Step 1: Your Email Client Submits to Your Outbound Server
When you click send, your email client (Gmail, Outlook, Apple Mail, Thunderbird) connects to your outbound SMTP server. For personal Gmail this is smtp.gmail.com; for a business email service it is whatever your provider specifies. This connection typically uses port 587 with STARTTLS encryption, or port 465 with direct SSL. Your client authenticates with your username and password, then hands off the message.
Step 2: Your Server Signs the Message
The outbound server processes the message and, if properly configured, adds authentication signatures. DKIM signing adds a cryptographic signature to the message headers based on the message content and your domain's private key. This signature allows receiving servers to verify that the message was sent by an authorized server for your domain and was not altered in transit.
Step 3: DNS MX Lookup for the Recipient Domain
To deliver the message, your outbound server needs to know which server handles email for the recipient domain. It performs a DNS MX record lookup for the recipient's domain. The MX record returns one or more mail server hostnames with priority values. The sending server attempts delivery to the highest-priority (lowest number) server first, falling back to lower-priority servers if the primary is unavailable.
Step 4: SMTP Delivery to the Receiving Server
Your outbound server opens an SMTP connection directly to the recipient's mail server, typically on port 25. The servers exchange a greeting, identify themselves with EHLO, and transfer the message. Modern mail-to-mail connections use opportunistic TLS — they encrypt the connection if both servers support it, which most do.

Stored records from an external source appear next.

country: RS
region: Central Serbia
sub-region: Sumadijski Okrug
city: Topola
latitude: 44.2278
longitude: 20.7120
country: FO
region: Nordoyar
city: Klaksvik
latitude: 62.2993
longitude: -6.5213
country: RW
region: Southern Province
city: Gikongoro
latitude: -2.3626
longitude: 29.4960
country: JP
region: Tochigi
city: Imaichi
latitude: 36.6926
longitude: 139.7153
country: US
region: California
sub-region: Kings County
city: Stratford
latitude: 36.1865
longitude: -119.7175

Step 5: Authentication and Spam Checks
The receiving server runs a battery of checks on the incoming message. SPF check: is the sending server's IP authorized in the sender domain's SPF record? DKIM check: does the DKIM signature verify against the public key in the sender's DNS? DMARC check: given the SPF and DKIM results, does the message pass the domain owner's stated policy? PTR check: does the sending IP have a valid reverse DNS entry?

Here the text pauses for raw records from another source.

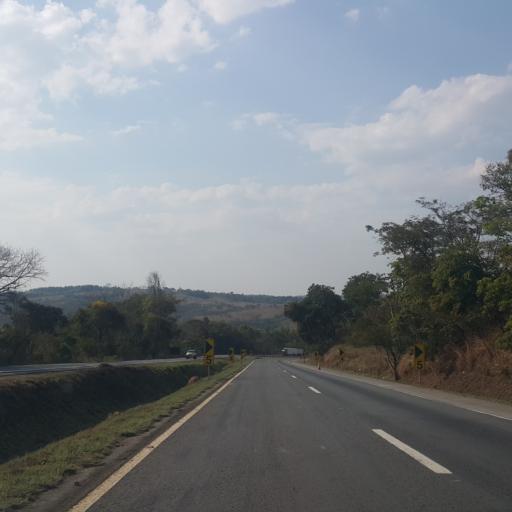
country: BR
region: Goias
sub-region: Abadiania
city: Abadiania
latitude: -16.1527
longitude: -48.6109
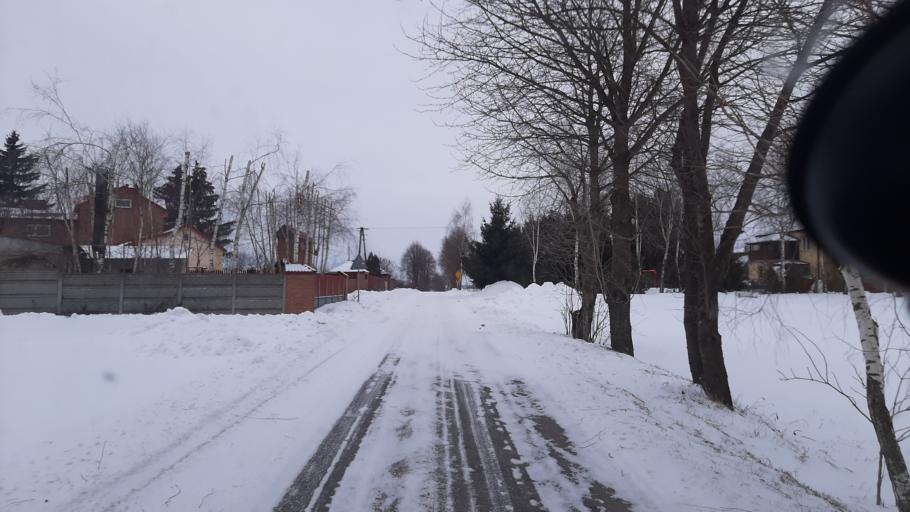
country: PL
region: Lublin Voivodeship
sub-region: Powiat lubelski
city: Garbow
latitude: 51.3299
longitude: 22.2996
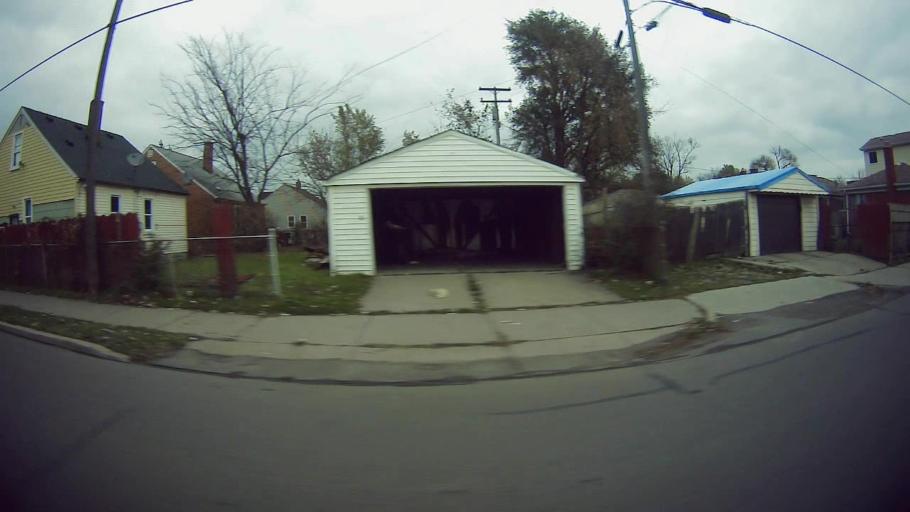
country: US
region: Michigan
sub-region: Macomb County
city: Eastpointe
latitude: 42.4411
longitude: -82.9853
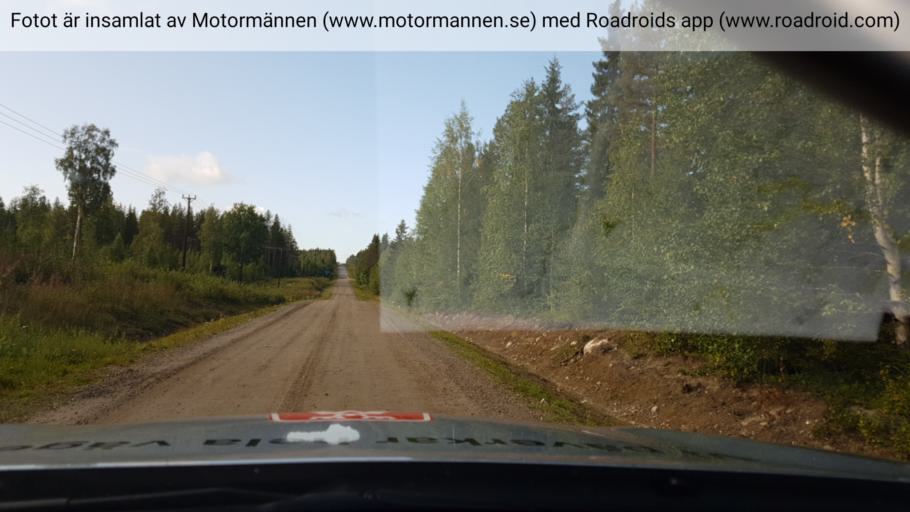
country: SE
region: Norrbotten
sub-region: Kalix Kommun
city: Kalix
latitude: 66.1099
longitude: 23.2955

Beyond authentication, the server runs the message through spam scoring — analyzing content, links, sending history, blacklist status of the sending IP, and dozens of other signals. High-volume providers like Gmail use machine learning models that weigh all these signals together.
Step 6: Delivery to the Mailbox
If the message passes all checks, the receiving server stores it in the recipient's mailbox using its internal mail storage system (typically Maildir or mbox format). The recipient's email client then retrieves new messages either via IMAP (which keeps messages on the server and syncs across devices) or POP3 (which downloads messages to the client and typically removes them from the server).

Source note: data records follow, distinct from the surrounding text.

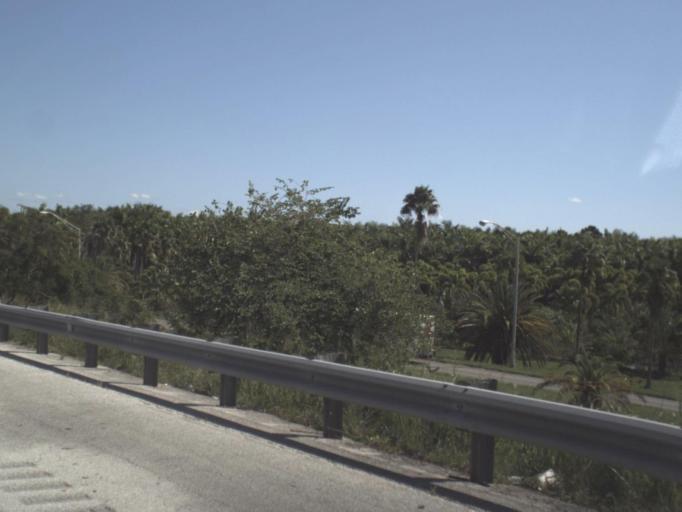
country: US
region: Florida
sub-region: Miami-Dade County
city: Goulds
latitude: 25.5330
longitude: -80.3705
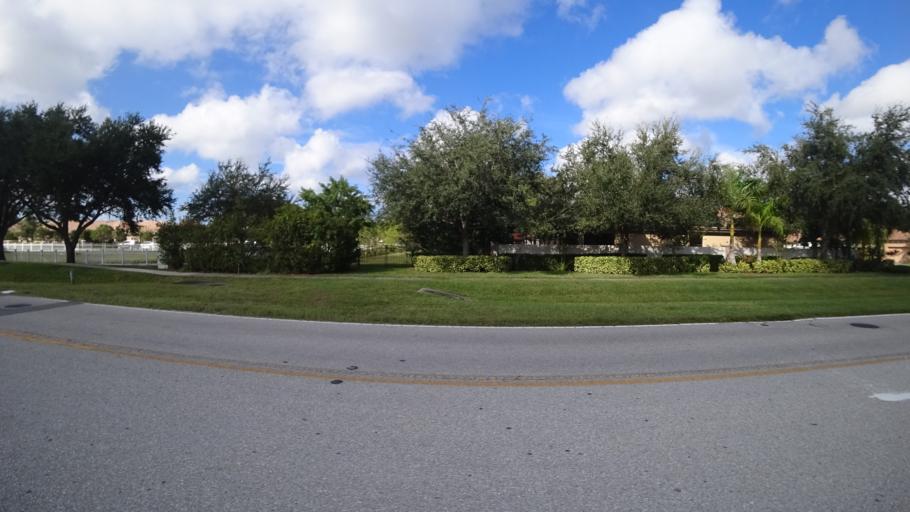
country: US
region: Florida
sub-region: Sarasota County
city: North Sarasota
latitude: 27.3961
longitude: -82.5136
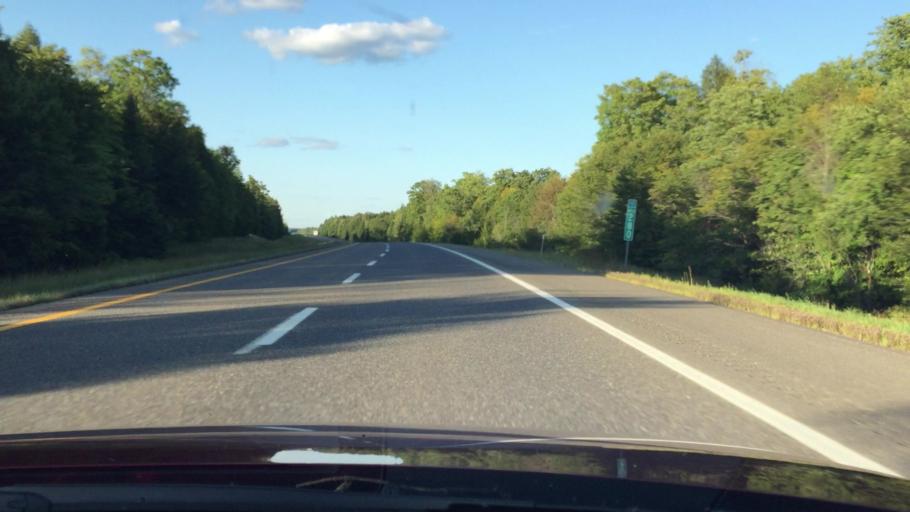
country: US
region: Maine
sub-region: Penobscot County
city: Patten
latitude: 46.0513
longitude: -68.2424
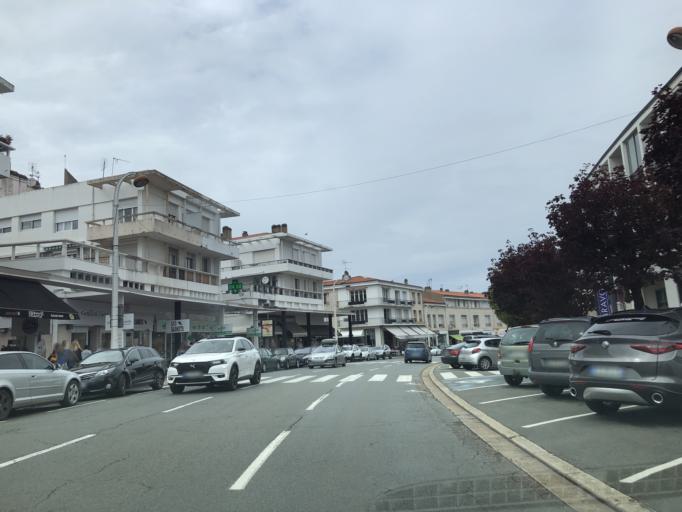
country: FR
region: Poitou-Charentes
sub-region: Departement de la Charente-Maritime
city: Royan
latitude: 45.6218
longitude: -1.0312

What Happens When It Does Not Work
If delivery fails temporarily — server busy, rate limit hit, temporary connection error — the sending server queues the message and retries on a schedule (typically within minutes at first, spacing out to hours over a 4–5 day window). If delivery fails permanently — address does not exist, domain does not accept mail, message rejected as spam — you receive a bounce message explaining the reason with an SMTP error code. 550 means the mailbox does not exist. 421 means try again later. 554 means rejected, often for spam reasons.